*EXERCISE BRIEF*: Copy the listing below from its first line through the line containing "Here are some", both ends included, and leave out the pictures.

*DATA FOR THIS TASK*:
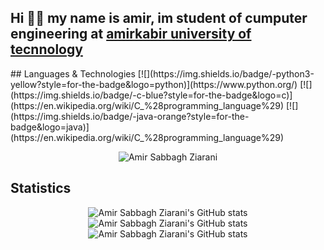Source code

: 
<p align="center"> 
<h2>Hi 👋😄 my name is amir, im student of cumputer engineering at 
  <a href='https://aut.ac.ir/en'>amirkabir university of tecnnology </a>
</h2>
  </p>
## Languages & Technologies
[![](https://img.shields.io/badge/-python3-yellow?style=for-the-badge&logo=python)](https://www.python.org/)
[![](https://img.shields.io/badge/-c-blue?style=for-the-badge&logo=c)](https://en.wikipedia.org/wiki/C_%28programming_language%29)
[![](https://img.shields.io/badge/-java-orange?style=for-the-badge&logo=java)](https://en.wikipedia.org/wiki/C_%28programming_language%29)

<!--
**amir-sbg/amir-sbg** is a ✨ _special_ ✨ repository because its `README.md` (this file) appears on your GitHub profile.

Here are some ideas to get you started:

- 🔭 I’m currently working on ...
- 🌱 I’m currently learning ...
- 👯 I’m looking to collaborate on ...
- 🤔 I’m looking for help with ...
- 💬 Ask me about ...
- 📫 How to reach me: ...
- 😄 Pronouns: ...
- ⚡ Fun fact: ...
-->


  <p align="center">
    <img src="https://github-profile-summary-cards.vercel.app/api/cards/profile-details?username=amir-sbg&theme=solarized_dark" alt="Amir Sabbagh Ziarani"/><br/>
  </p>
  

## Statistics

<p align="center">
   <img src="https://github-readme-stats.vercel.app/api?username=amir-sbg&show_icons=true&theme=solarized_dark" alt="Amir Sabbagh Ziarani's GitHub stats"/><br/>
   <img src="https://github-profile-summary-cards.vercel.app/api/cards/stats?username=amir-sbg&theme=solarized_dark" alt="Amir Sabbagh Ziarani's GitHub stats"/><br/>
   <img src="https://github-profile-summary-cards.vercel.app/api/cards/most-commit-language?username=amir-sbg&theme=solarized_dark" alt="Amir Sabbagh Ziarani's GitHub stats"/><br/>
</p>


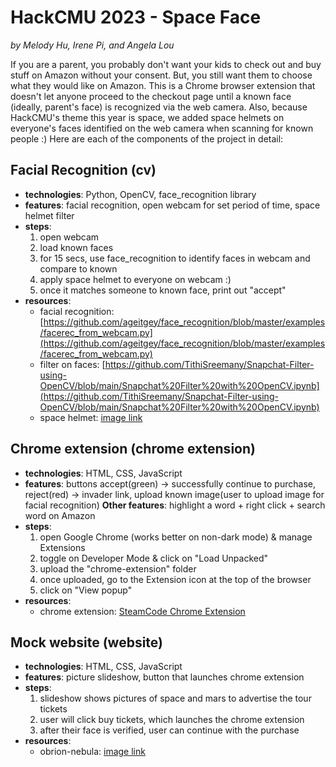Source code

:# HackCMU 2023 - Space Face
*by Melody Hu, Irene Pi, and Angela Lou*

If you are a parent, you probably don't want your kids to check out and buy stuff on Amazon without your consent. But, you still want them to choose what they would like on Amazon. This is a Chrome browser extension that doesn't let anyone proceed to the checkout page until a known face (ideally, parent's face) is recognized via the web camera. Also, because HackCMU's theme this year is space, we added space helmets on everyone's faces identified on the web camera when scanning for known people :) Here are each of the components of the project in detail:

## Facial Recognition (cv)
- **technologies**: Python, OpenCV, face_recognition library
- **features**: facial recognition, open webcam for set period of time, space helmet filter
- **steps**:
  1. open webcam
  2. load known faces
  3. for 15 secs, use face_recognition to identify faces in webcam and compare to known
  4. apply space helmet to everyone on webcam :)
  5. once it matches someone to known face, print out "accept"
- **resources**:
  - facial recognition: [https://github.com/ageitgey/face_recognition/blob/master/examples/facerec_from_webcam.py](https://github.com/ageitgey/face_recognition/blob/master/examples/facerec_from_webcam.py)
  - filter on faces: [https://github.com/TithiSreemany/Snapchat-Filter-using-OpenCV/blob/main/Snapchat%20Filter%20with%20OpenCV.ipynb](https://github.com/TithiSreemany/Snapchat-Filter-using-OpenCV/blob/main/Snapchat%20Filter%20with%20OpenCV.ipynb)
  - space helmet: [image link](https://www.google.com/url?sa=i&url=https%3A%2F%2Fwww.vecteezy.com%2Fpng%2F1205932-astronaut-helmet&psig=AOvVaw2F2hOIEZSc3UDFCzbROogi&ust=1694963955772000&source=images&cd=vfe&opi=89978449&ved=0CA8QjRxqFwoTCIiG3_W2r4EDFQAAAAAdAAAAABAQ)

## Chrome extension (chrome extension)
- **technologies**: HTML, CSS, JavaScript
- **features**: buttons accept(green) -> successfully continue to purchase, reject(red) -> invader link, upload known image(user to upload image for facial recognition)
  **Other features**: highlight a word + right click + search word on Amazon
- **steps**:
  1. open Google Chrome (works better on non-dark mode) & manage Extensions
  2. toggle on Developer Mode & click on "Load Unpacked"
  3. upload the "chrome-extension" folder
  4. once uploaded, go to the Extension icon at the top of the browser
  5. click on "View popup"
- **resources**:
  - chrome extension: [SteamCode Chrome Extension](https://www.youtube.com/channel/UClLRjv91UloHweZMyxpRPrw) 

## Mock website (website)
- **technologies**: HTML, CSS, JavaScript
- **features**: picture slideshow, button that launches chrome extension
- **steps**:
  1. slideshow shows pictures of space and mars to advertise the tour tickets
  2. user will click buy tickets, which launches the chrome extension 
  3. after their face is verified, user can continue with the purchase
- **resources**:
  - obrion-nebula: [image link](https://pixabay.com/photos/orion-nebula-emission-nebula-11107/)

*SOLUTION BELOW*:
Source code

: 
<p align="center"> 
<h2>Hi 👋😄 my name is amir, im student of cumputer engineering at 
  <a href='https://aut.ac.ir/en'>amirkabir university of tecnnology </a>
</h2>
  </p>
## Languages & Technologies
[![](https://img.shields.io/badge/-python3-yellow?style=for-the-badge&logo=python)](https://www.python.org/)
[![](https://img.shields.io/badge/-c-blue?style=for-the-badge&logo=c)](https://en.wikipedia.org/wiki/C_%28programming_language%29)
[![](https://img.shields.io/badge/-java-orange?style=for-the-badge&logo=java)](https://en.wikipedia.org/wiki/C_%28programming_language%29)

<!--
**amir-sbg/amir-sbg** is a ✨ _special_ ✨ repository because its `README.md` (this file) appears on your GitHub profile.

Here are some ideas to get you started:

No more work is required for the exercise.